The company raised its projected commodity inflation expense to slightly more than $2 billion. At the beginning of the year, Ford had expected an increase of approximately $1 billion.
Higher oil prices were expected to raise the cost of transporting vehicles, parts, and materials. Disruptions affecting the Strait of Hormuz and Iranian ports also placed pressure on global energy and commodity markets.
The additional $1 billion in unexpected commodity inflation was close to the value of Ford’s anticipated tariff refund.
Ford said its aluminum supply was protected
Global aluminum supplies also faced pressure, but Ford said its primary aluminum sourcing arrangements reduced its exposure to those shortages.

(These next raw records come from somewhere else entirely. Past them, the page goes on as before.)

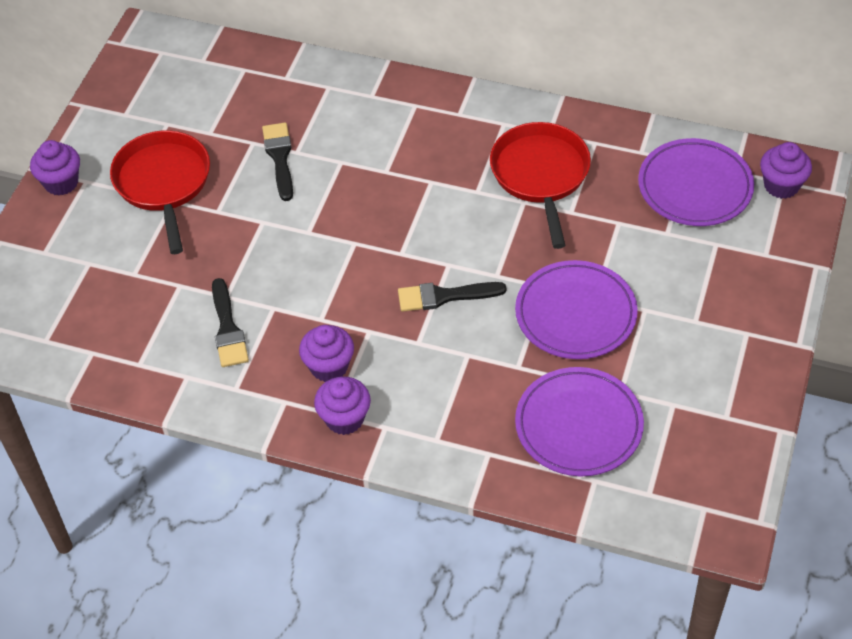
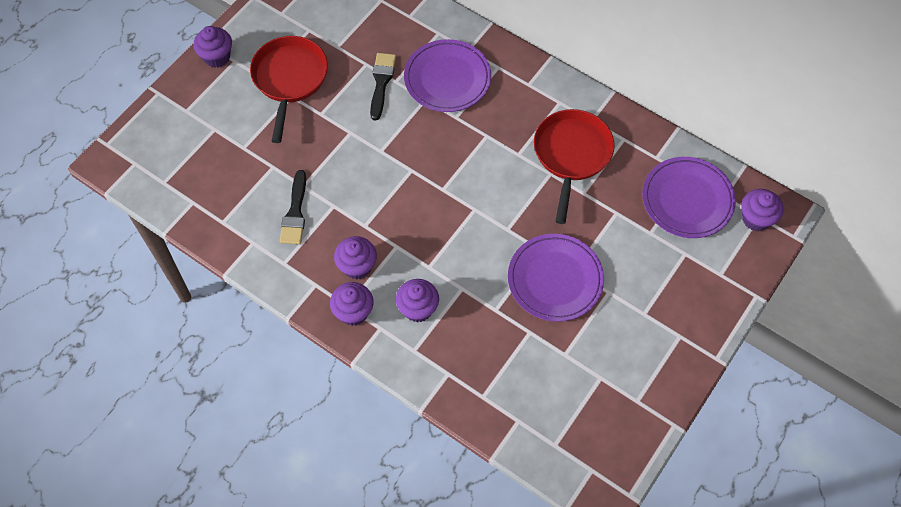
camera: 15 degrees right, 10 degrees up
black brush [398,282,506,312] -> none
purple plate [515,367,644,476] -> purple plate moved to [404,39,491,112]
none -> purple cupcake [396,279,439,322]

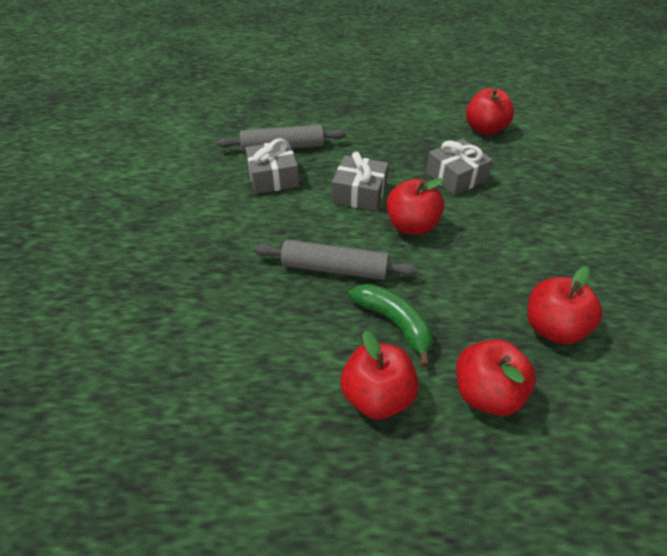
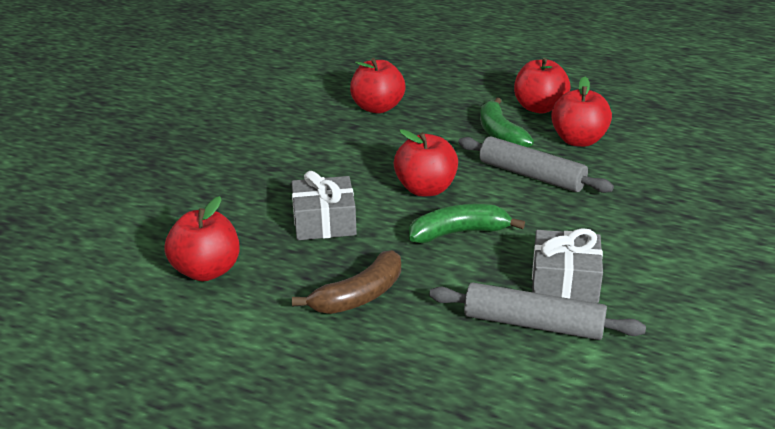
camera: 155 degrees left, 15 degrees down
grey gift [332,152,389,211] -> green banana [409,204,525,243]
red apple [456,339,536,416] -> red apple moved to [551,77,612,147]
none -> brown banana [292,250,401,314]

The automaker sourced aluminum used in F-Series body panels from Novelis, an Atlanta-based aluminum producer. Ford, therefore, did not expect the broader international aluminum constraints to have the same effect on its operations as higher oil and transportation costs.
However, Ford had already experienced aluminum supply problems in 2025 after fires disrupted production at a Novelis plant in Scriba, New York.
The incident disrupted the supply of aluminum sheet used in the Ford F-150 and highlighted how concentrated supply chains can affect vehicle production.
Ford continued adjusting its EV strategy

Ford also continued moving toward smaller and more affordable electric vehicles.
The company’s Universal Electric Vehicle platform was expected to debut with a midsize electric pickup in the 2027 model year. Ford targeted a price range of approximately $30,000 to $35,000 for future vehicles built on the platform.
CEO Jim Farley said the market appeared receptive to electric vehicles in that price range. However, he declined to disclose how many models Ford planned to build from the platform.
By 2030, Ford expected about 90% of its global nameplates to offer an electrified version. Those options could include traditional hybrids, extended-range electric vehicles, and fully electric models.
TL;DR
- Ford recognized a $1.3 billion benefit from expected refunds of IEEPA tariffs.
- Ford and its suppliers paid the tariffs between March 2025 and February 2026.
- The Supreme Court ruled on February 20, 2026, that IEEPA did not authorize the disputed tariffs.
- Ford reported $43.3 billion in first-quarter revenue and $3.5 billion in adjusted EBIT.
- The refund had not yet been received and was not included in the first-quarter free cash flow.
- Ford expected more than $2 billion in commodity inflation during 2026.
- Ford Blue and Ford Pro remained profitable, while Model e lost approximately $800 million.